→ **Exercise goal**: Look below for the lines from the one with "Résultat bac à Vaire" to the one with "Die Vorbereitungen zur Tag Team Trophy, einem", and copy exactly those lines, both ends included.

(Saved data entries)
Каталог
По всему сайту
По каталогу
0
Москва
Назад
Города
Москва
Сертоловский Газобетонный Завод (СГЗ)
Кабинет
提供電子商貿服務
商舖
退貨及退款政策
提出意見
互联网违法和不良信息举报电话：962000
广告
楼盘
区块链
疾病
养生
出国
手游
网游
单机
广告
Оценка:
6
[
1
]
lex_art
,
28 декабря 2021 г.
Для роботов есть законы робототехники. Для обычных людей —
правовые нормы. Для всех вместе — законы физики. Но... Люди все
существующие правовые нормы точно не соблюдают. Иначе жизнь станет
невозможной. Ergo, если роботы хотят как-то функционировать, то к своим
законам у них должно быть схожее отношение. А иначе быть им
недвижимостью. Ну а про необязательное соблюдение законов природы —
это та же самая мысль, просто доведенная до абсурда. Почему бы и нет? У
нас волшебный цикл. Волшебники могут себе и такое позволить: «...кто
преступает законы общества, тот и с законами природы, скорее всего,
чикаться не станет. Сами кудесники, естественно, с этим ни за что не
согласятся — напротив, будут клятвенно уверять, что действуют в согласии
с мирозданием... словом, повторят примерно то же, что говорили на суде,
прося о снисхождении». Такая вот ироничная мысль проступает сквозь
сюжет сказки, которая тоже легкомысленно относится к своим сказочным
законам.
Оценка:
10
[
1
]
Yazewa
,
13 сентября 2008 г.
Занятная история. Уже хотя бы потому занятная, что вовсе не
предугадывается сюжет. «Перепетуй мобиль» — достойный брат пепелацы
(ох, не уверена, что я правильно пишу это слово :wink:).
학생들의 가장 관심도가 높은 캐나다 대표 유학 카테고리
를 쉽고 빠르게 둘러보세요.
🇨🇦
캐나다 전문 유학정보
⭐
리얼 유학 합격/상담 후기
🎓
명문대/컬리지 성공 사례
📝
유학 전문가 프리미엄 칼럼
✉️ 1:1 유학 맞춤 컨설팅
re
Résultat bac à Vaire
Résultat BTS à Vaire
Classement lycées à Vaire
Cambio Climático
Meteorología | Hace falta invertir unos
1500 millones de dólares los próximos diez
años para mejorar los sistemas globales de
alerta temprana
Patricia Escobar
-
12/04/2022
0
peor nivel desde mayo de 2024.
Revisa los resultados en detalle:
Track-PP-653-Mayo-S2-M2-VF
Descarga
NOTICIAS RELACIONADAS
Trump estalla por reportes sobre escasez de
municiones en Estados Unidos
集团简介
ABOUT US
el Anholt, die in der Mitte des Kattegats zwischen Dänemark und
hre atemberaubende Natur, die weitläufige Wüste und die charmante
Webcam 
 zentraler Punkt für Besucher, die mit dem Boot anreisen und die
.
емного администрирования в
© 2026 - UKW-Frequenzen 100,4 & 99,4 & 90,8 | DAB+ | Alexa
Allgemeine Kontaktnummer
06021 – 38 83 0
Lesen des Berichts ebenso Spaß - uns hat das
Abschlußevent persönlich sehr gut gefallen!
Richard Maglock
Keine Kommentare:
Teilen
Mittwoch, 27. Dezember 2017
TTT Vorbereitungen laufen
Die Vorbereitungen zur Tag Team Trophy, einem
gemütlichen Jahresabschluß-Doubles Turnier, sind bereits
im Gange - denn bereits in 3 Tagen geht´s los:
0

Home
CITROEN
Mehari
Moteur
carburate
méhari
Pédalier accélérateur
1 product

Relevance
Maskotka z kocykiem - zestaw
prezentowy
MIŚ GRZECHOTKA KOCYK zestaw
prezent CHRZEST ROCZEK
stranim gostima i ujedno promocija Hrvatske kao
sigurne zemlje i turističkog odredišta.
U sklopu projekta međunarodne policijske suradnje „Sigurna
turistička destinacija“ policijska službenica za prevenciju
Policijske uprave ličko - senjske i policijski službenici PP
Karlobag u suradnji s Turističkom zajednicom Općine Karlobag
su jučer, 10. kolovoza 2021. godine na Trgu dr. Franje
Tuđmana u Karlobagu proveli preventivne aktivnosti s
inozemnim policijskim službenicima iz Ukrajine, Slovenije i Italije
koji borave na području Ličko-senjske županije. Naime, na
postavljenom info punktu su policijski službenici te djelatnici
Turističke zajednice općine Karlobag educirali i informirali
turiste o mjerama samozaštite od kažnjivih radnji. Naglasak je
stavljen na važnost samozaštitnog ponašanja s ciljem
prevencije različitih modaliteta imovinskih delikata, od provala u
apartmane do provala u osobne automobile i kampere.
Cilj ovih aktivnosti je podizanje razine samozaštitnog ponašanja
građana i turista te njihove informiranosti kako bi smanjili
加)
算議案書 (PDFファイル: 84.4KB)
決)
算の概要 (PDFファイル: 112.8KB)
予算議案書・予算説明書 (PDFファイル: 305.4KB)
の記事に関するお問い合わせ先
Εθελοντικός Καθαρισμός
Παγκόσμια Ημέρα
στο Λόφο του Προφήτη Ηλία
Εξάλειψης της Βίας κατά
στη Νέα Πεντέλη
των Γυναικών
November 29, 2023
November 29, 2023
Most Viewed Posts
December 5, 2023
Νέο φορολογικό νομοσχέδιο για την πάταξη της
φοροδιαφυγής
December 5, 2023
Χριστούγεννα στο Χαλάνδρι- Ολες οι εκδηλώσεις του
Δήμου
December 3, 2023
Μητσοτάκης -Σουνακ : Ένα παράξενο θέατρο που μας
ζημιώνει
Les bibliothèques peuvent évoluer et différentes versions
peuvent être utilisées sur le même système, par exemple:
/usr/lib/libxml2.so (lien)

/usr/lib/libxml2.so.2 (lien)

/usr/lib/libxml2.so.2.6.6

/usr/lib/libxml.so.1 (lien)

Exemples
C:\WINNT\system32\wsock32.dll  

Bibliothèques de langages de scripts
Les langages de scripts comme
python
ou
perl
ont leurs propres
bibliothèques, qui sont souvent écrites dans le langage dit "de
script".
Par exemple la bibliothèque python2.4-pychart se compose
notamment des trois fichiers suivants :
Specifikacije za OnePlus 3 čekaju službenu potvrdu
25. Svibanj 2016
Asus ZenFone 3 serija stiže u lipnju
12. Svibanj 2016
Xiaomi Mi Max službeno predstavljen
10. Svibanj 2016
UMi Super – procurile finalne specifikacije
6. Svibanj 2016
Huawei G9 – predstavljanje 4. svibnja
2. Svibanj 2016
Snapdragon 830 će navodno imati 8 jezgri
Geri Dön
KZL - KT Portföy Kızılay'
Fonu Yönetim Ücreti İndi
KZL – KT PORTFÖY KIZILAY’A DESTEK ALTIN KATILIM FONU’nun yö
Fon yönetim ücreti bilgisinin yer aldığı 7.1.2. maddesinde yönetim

→ **Written reply**:
Résultat bac à Vaire
Résultat BTS à Vaire
Classement lycées à Vaire
Cambio Climático
Meteorología | Hace falta invertir unos
1500 millones de dólares los próximos diez
años para mejorar los sistemas globales de
alerta temprana
Patricia Escobar
-
12/04/2022
0
peor nivel desde mayo de 2024.
Revisa los resultados en detalle:
Track-PP-653-Mayo-S2-M2-VF
Descarga
NOTICIAS RELACIONADAS
Trump estalla por reportes sobre escasez de
municiones en Estados Unidos
集团简介
ABOUT US
el Anholt, die in der Mitte des Kattegats zwischen Dänemark und
hre atemberaubende Natur, die weitläufige Wüste und die charmante
Webcam 
 zentraler Punkt für Besucher, die mit dem Boot anreisen und die
.
емного администрирования в
© 2026 - UKW-Frequenzen 100,4 & 99,4 & 90,8 | DAB+ | Alexa
Allgemeine Kontaktnummer
06021 – 38 83 0
Lesen des Berichts ebenso Spaß - uns hat das
Abschlußevent persönlich sehr gut gefallen!
Richard Maglock
Keine Kommentare:
Teilen
Mittwoch, 27. Dezember 2017
TTT Vorbereitungen laufen
Die Vorbereitungen zur Tag Team Trophy, einem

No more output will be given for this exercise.